A tentativa de definir quem pode — e quem não pode — usar a palavra “leite” nas embalagens de alimentos voltou à pauta do Congresso Nacional. Um projeto de lei que tramita desde 2018 reacendeu a disputa entre representantes do setor lácteo e da indústria de alimentos vegetais. No centro do embate está a proposta de proibir o uso da denominação “leite” em qualquer produto que não tenha origem animal, como bebidas à base de soja, aveia ou amêndoas.
Durante audiência pública realizada na Comissão de Indústria, Comércio e Serviços da Câmara dos Deputados, os representantes da cadeia leiteira argumentaram que a nomenclatura compartilhada pode induzir o consumidor ao erro e comprometer a concorrência leal. Para eles, a palavra “leite” está diretamente associada ao produto de origem animal e seu uso por produtos vegetais seria uma espécie de “carona comercial” injusta.
Concorrência desleal ou mercado em expansão?
A principal crítica do setor agropecuário diz respeito à possibilidade de confusão entre produtos nutricionalmente distintos. Embora o consumidor moderno esteja cada vez mais informado, o setor leiteiro defende que as embalagens devem refletir com precisão a origem e composição do alimento. Para esses representantes, a regulamentação proposta é uma forma de proteger o consumidor e garantir equidade entre os mercados.
De acordo com a atual legislação brasileira, o leite é definido como “produto oriundo da ordenha completa, ininterrupta e em condições de higiene, de vacas sadias e bem alimentadas”. No entanto, não há diretrizes claras sobre os produtos vegetais com aparência e função similar ao leite tradicional. Essa ausência de normatização tem gerado lacunas e disputas interpretativas, o que reforça a defesa por uma legislação mais específica.
Indústria plant based rebate e defende inclusão
Por outro lado, representantes da indústria de alimentos plant based argumentam que a rotulagem já passou por grandes avanços e que a maioria das marcas utiliza termos claros, como “bebida vegetal”, seguidos do ingrediente principal, como “à base de aveia” ou “de soja”. Para o setor, não há mais indução ao erro por parte das empresas — pelo contrário, o uso de palavras familiares como “leite” facilita a identificação do produto e sua funcionalidade no cotidiano.

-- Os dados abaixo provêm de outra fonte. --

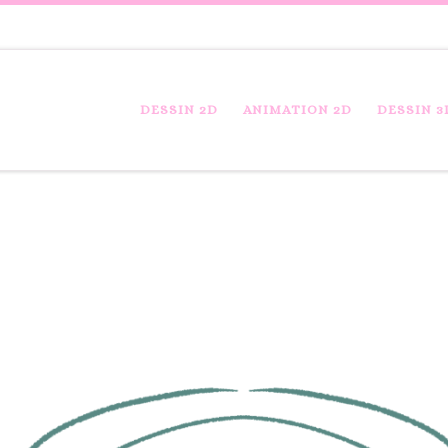
DESSIN 2D
ANIMATION 2D
DESSIN 3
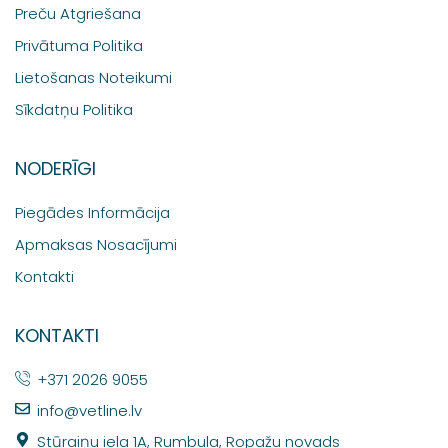
Preču Atgriešana
Privātuma Politika
Lietošanas Noteikumi
Sīkdatņu Politika
NODERĪGI
Piegādes Informācija
Apmaksas Nosacījumi
Kontakti
KONTAKTI
+371 2026 9055
info@vetline.lv
Stūraiņu iela 1A, Rumbula, Ropažu novads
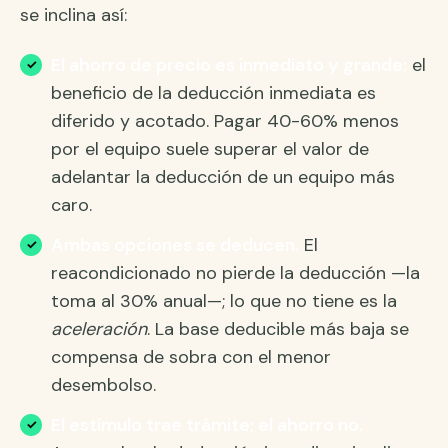
se inclina así:
El ahorro de precio es inmediato y grande;
el
beneficio de la deducción inmediata es
diferido y acotado. Pagar 40-60% menos
por el equipo suele superar el valor de
adelantar la deducción de un equipo más
caro.
Ambas opciones se deducen.
El
reacondicionado no pierde la deducción —la
toma al 30% anual—; lo que no tiene es la
aceleración
. La base deducible más baja se
compensa de sobra con el menor
desembolso.
El estímulo trae trámite; el ahorro no.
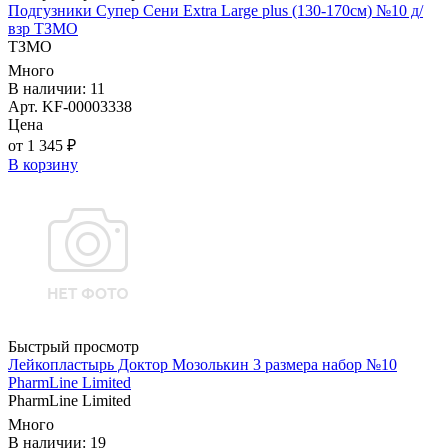
Подгузники Супер Сени Extra Large plus (130-170см) №10 д/
взр ТЗМО
ТЗМО
Много
В наличии: 11
Арт. KF-00003338
Цена
от 1 345 ₽
В корзину
Быстрый просмотр
Лейкопластырь Доктор Мозолькин 3 размера набор №10
PharmLine Limited
PharmLine Limited
Много
В наличии: 19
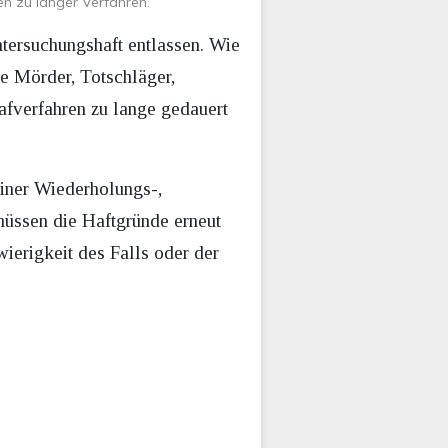
en zu langer Verfahren.
tersuchungshaft entlassen. Wie
e Mörder, Totschläger,
afverfahren zu lange gedauert
iner Wiederholungs-,
müssen die Haftgründe erneut
ierigkeit des Falls oder der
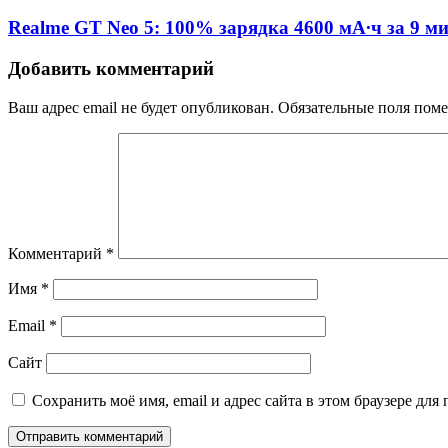
Realme GT Neo 5: 100% зарядка 4600 мА∙ч за 9 м
Добавить комментарий
Ваш адрес email не будет опубликован.
Обязательные поля пом
Комментарий
*
Имя
*
Email
*
Сайт
Сохранить моё имя, email и адрес сайта в этом браузере д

Entidades como a Sociedade Vegetariana Brasileira (SVB) reforçaram ainda que o consumo desses produtos vai além de uma escolha de estilo de vida. Em muitos casos, trata-se de uma necessidade de saúde, como no caso de pessoas com alergia à proteína do leite ou intolerância à lactose. A proposta de proibir o uso do termo “leite” em bebidas vegetais, portanto, é vista por esse grupo como uma barreira de acesso e um retrocesso na inclusão alimentar.
Norma em aberto e debate sobre liberdade comercial
A Agência Nacional de Vigilância Sanitária (Anvisa), responsável pela fiscalização de alimentos no país, também participou da audiência e se mostrou favorável à regulamentação — mas com ressalvas. Segundo o órgão, a proibição total pode ser excessiva e causar confusão em casos já consolidados, como “leite de coco”, “leite de castanha” ou “leite de arroz”, usados há décadas no mercado brasileiro e na tradição culinária nacional.
Uma alternativa levantada pela Anvisa foi permitir o uso do termo “leite” desde que acompanhado por descrições claras da origem vegetal, com o mesmo destaque visual na embalagem. A proposta visa preservar a clareza para o consumidor sem restringir indevidamente o setor produtivo. Também foi sugerida a proibição de imagens que remetam ao leite animal, como jatos brancos em copos de vidro ou representações gráficas de ordenha, que poderiam induzir a uma equivalência equivocada.
Sem data para votação, mas com pressão crescente
O projeto de lei 10.556/2018, que deu origem à discussão, ainda não tem data marcada para votação. O relator da matéria, deputado federal Heitor Schuch (PSB-RS), afirmou que pretende apresentar seu parecer final ainda neste mês. Enquanto isso, os dois lados da disputa seguem mobilizados: de um lado, o setor leiteiro busca preservar seu mercado diante do crescimento dos alimentos plant based; de outro, a indústria alternativa defende o direito à coexistência, desde que respeitadas regras claras de transparência e informação.